In February 2014, Nigerians were frozen by the chilling news of the killing of 59 school boys by Boko Haram in Yobe State. The buildings in the school were all burnt down, after the school boys were shot dead. The horror had only just begun. Less than two months after, the Islamic Extremist Terror Group rocked the world with their abduction of 267 schoolgirls, aged 16-18 from their boarding school on the night of April 14,2014. The innocent girls were finalists at the Government Girls Secondary School, Chibok in Borno State.
A couple of weeks later, on May 5, 2014, the Boko Haram leader, Abubakar Shekau released a video claiming responsibility for the abductions, even as he vowed to “sell” all the girls. The same month, a chilling video of the girls in captivity was released. In it, the girls begged for their release.
(Yesterday) Saturday October 5,2019 made it 2000 days in the captivity of terrorists for the 112 girls currently remaining.That is five and a half long years of terror and anguish for these unarmed, innocent schoolgirls. Their trauma and suffering is what is brought to mind today; their 2001st in captivity, even as this serves to remind the global community of the need to rescue the Chibok girls!
There are others too,to be rescued and brought back. The militant arm of Boko Haram,the Albarnawi Faction staged another schoolgirl abduction in 2018,taking 110 students captive from a girls school in Dapchi, Yobe State. After receiving millions of dollars as ransom from the government, the terrorists on March 25 2018 still failed to release one of the Dapchi girls; the now iconic Leah Sharibu. Sharibu, a Christian refused to forcibly convert to Islam and remains a captive to this day ( today makes it 594 days in captivity, that is 19 months and 2 weeks exactly).

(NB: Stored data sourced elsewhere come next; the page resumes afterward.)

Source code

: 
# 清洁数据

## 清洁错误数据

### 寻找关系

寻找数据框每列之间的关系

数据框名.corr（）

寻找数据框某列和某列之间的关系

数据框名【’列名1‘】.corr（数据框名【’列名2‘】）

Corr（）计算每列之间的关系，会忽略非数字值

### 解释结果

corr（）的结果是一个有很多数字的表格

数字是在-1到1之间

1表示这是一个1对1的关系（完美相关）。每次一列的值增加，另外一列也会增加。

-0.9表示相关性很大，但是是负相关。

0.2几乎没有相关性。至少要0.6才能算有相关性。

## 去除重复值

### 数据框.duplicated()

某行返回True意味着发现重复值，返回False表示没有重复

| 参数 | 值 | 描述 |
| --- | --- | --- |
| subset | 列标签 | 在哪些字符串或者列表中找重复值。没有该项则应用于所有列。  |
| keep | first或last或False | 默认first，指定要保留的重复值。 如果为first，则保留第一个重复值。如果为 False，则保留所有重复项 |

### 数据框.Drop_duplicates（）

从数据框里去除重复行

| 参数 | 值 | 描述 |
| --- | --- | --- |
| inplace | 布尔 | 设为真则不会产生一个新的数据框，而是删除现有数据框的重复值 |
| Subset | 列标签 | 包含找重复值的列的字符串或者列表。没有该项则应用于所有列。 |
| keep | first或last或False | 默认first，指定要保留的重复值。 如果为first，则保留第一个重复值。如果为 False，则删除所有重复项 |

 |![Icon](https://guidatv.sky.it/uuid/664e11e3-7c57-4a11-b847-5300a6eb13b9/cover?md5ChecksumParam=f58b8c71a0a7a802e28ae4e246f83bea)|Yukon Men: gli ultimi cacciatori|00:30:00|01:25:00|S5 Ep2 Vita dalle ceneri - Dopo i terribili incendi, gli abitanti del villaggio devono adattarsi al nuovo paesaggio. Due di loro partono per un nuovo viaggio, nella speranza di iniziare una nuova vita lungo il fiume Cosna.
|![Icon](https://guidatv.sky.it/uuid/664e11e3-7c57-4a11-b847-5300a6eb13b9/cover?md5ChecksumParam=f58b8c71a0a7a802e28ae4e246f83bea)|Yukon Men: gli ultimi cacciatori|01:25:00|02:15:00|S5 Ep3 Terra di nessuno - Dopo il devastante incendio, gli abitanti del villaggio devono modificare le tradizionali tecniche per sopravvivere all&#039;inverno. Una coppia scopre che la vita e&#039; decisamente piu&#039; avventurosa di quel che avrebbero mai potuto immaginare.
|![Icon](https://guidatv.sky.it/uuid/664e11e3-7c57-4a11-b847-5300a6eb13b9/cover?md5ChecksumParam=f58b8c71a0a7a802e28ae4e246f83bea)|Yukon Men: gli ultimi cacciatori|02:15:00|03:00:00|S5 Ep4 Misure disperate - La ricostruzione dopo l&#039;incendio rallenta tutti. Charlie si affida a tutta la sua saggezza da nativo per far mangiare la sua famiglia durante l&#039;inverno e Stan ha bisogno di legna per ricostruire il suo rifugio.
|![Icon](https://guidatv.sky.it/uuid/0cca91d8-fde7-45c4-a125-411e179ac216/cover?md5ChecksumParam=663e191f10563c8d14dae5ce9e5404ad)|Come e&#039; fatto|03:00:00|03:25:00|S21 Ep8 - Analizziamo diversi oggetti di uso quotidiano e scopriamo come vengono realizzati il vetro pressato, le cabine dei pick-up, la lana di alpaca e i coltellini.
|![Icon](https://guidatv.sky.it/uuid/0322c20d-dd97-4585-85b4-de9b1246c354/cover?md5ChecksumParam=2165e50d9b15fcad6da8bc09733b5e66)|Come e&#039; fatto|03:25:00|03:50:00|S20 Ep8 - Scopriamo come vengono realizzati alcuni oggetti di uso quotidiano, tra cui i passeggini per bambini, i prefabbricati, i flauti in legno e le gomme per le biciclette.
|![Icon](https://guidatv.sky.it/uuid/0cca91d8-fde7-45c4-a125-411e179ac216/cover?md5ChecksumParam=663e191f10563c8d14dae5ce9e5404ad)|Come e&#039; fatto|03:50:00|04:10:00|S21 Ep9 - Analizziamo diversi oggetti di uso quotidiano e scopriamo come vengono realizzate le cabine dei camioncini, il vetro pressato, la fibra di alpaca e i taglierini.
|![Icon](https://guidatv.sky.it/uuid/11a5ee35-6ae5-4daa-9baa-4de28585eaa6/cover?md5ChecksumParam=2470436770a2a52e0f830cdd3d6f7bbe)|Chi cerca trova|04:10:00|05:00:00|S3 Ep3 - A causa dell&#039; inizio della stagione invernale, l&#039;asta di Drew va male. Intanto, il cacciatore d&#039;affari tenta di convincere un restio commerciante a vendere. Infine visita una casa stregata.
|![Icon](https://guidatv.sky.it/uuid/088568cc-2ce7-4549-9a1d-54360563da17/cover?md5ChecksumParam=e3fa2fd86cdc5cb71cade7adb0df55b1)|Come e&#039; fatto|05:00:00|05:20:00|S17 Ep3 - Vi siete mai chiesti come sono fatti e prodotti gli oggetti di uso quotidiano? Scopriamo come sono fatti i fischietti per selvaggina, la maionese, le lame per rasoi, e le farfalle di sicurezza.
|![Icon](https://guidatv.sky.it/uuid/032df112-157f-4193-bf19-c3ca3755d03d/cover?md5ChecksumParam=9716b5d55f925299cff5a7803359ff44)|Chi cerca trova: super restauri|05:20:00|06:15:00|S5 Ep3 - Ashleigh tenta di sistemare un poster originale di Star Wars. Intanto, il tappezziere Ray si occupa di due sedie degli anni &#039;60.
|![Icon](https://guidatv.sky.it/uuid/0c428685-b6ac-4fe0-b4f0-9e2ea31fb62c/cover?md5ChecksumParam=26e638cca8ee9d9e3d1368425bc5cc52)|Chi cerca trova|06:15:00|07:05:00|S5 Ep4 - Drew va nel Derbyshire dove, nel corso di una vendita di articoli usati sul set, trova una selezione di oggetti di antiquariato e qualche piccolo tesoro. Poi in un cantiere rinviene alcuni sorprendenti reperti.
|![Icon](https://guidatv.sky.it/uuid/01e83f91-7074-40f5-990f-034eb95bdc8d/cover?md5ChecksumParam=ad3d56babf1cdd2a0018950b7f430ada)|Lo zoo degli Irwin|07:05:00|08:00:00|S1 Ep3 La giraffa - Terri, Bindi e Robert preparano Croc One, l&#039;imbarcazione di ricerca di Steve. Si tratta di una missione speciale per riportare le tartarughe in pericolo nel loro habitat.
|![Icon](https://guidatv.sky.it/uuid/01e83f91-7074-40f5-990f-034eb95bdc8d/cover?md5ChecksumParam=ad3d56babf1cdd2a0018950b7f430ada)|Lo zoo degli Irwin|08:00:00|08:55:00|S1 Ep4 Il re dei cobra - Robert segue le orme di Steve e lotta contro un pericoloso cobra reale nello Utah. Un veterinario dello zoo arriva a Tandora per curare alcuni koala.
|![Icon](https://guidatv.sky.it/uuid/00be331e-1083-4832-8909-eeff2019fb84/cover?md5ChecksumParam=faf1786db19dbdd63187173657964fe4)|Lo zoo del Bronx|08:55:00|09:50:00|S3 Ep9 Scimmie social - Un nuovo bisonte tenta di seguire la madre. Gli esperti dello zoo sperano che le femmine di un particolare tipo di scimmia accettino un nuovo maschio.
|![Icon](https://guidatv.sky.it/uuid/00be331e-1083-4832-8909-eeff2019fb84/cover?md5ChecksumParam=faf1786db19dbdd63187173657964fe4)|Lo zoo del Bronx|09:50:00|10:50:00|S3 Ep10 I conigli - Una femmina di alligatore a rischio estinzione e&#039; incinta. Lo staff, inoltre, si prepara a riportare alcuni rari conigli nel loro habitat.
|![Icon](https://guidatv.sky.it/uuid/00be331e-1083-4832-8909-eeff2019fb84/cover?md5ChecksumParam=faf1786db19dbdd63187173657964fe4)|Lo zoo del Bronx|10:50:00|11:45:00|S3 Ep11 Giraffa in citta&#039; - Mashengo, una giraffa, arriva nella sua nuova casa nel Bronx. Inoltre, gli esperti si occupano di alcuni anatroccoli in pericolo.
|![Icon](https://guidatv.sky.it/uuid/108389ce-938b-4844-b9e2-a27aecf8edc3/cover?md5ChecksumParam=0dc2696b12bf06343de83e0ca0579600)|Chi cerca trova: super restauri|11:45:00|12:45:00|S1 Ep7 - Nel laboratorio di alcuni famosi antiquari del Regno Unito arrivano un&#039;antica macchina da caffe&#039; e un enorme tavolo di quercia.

Then there is Alice Ngaddah, another sad case. She was one of 3 humanitarian workers from the ICRC and UNICEF.They were also kidnapped by the deadly Albarnawi in 2018. Ngaddah is the only survivor of the 3 following official refusal to pay any ransom. Her captors spared her life only so they could enslave her; promising her a lifetime of slavery. All she ever did was to work to rescue and help victims of terrorist attacks!
About 50 of the Chibok girls managed to escape in the early months, including Joy Bishara and Lydia Pogu, who both leapt out of the truck of their abductors.( 57 girls have reportedly escaped). In 2017, the President of the USA, Donald Trump hosted the 2 Chibok girls Joy and Lydia at the White House, along with his daughter Ivanka. The terrorists had promised to sell the girls; President Trump assured that combating human trafficking was a top priority of his administration.
In October 2016 there was a wonderful breakthrough: 21 girls were freed in a prison swap. And then in May 2017, 82 more girls were released in exchange for 5 Boko Haram commanders held in custody. President Muhammadu Buhari received the girls at the Presidential Villa, along with top government functionaries also on hand for the reception.
All through,it has been a long hard walk for all,outside of captivity. Around the world,vigils were held under the banner #BringBackOurGirls to mark 100 days in captivity,in July 2014. Exactly 5 years ago in October 2014, the Nigerian Embassy in New York was besieged by protesters,led by the R&B diva Alicia Keys to protest 6 months of the Chibok Girls in captivity. A lot of celebrities the world over have weighed in on the BringBackOurGirls movement- Kim Kardashian, Wesley Snipes, Beyonce, and Ellen DeGeneres have all spoken out, amongst many others celebrities. Malala Youfsafzai has met with some of the freed girls, and former US First Lady Michelle Obama has lent her support. Recently, a Nigerian filmmaker, Joel Kachi Benson won an award at the 2019 Venice Film Festival for his documentary ‘Daughters of Chibok ‘. And Isha Sesay, former CNN presenter has published her first book ‘Beneath the Tambarind Tree’- on the Chibok Girls.
In Abuja, at the Unity Fountain; a daily, unbroken sit -in is held for the girls. Gapani Yanga is the longest serving coordinator of the sit-in ,ongoing for 5 years now. The commemoration of 2000 days involved the release of a press statement and figurative display of 112 pairs of girls’ shoes- to depict the still missing girls.
Emotions have been stirred across the globe. From New Zealand, this is Rose Wingate,”The kidnapping of schoolgirls in their masses in 2014. Tragically sad for the parents and Chibok community. We still mourn for their loss every day.112 Chibok girls remain with Boko Haram terrorists. How horrid for us”.
Surely,she speaks for us all, Nigerian and non-Nigerian alike.
We want Leah, Agnes and the other 112 Chibok girls rescued, and freed from their agony.